Via Newsmax.com
Ted Cruz is a man with a plan. The Republican presidential candidate, bete noire of his party’s establishment, has carefully calculated a path to becoming the right-wing standard-bearer.
That makes him the most underestimated candidate in the field.
Cruz is rising in some polls and attracting more attention after the Republican debates in Cleveland on Aug. 6. The chattering class focused more on how well John Kasich, Carly Fiorina, Marco Rubio or Ben Carson did in those encounters, along with the confounding staying power of Donald Trump.
But Cruz, whose political cunning equals his sharp intellect, may have laid the best foundation for advancing in this wide-open race. He touched all the conservative erogenous zones at the Cleveland forum and strategically refuses to say anything negative about Trump, the front-runner in early national polls.

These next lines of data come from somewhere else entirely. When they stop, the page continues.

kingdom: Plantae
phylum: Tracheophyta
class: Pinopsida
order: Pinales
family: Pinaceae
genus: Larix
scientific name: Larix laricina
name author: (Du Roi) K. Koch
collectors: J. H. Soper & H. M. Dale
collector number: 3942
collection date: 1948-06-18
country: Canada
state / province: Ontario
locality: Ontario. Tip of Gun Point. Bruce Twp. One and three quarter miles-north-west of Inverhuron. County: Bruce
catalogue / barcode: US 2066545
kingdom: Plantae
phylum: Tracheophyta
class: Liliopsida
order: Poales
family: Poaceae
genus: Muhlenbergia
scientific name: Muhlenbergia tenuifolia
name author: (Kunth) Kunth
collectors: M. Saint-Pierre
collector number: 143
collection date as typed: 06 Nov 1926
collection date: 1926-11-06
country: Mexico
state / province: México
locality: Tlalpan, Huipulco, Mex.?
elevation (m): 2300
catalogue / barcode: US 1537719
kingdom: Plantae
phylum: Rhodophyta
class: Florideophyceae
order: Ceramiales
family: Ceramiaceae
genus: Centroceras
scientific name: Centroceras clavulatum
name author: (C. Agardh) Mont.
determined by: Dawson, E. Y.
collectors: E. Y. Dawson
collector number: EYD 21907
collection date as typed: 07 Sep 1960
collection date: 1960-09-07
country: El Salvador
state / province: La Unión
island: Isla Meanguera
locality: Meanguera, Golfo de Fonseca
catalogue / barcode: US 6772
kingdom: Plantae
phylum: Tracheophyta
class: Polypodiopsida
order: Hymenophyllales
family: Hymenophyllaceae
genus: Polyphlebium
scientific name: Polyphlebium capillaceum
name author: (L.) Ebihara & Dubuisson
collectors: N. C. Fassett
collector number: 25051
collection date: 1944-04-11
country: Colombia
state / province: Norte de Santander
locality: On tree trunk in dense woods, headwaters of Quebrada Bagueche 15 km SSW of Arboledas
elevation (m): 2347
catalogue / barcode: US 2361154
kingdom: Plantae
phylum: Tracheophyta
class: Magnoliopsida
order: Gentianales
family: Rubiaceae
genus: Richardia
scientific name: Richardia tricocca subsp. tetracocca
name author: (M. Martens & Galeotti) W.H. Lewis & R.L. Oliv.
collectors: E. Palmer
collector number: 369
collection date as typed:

Cruz relishes attacking his own party leaders. This makes him unpopular with congressional colleagues and other Republican eminences, but it delights many conservatives. He sees opportunities to delight them even more this fall with battles over spending and the debt ceiling. After debt-ceiling disputes shut down the government in 1995 and 2013, leaving Republicans reeling politically, party leaders want to avoid them. Not Cruz; for him, shutdown talk is a chance to thrill activists.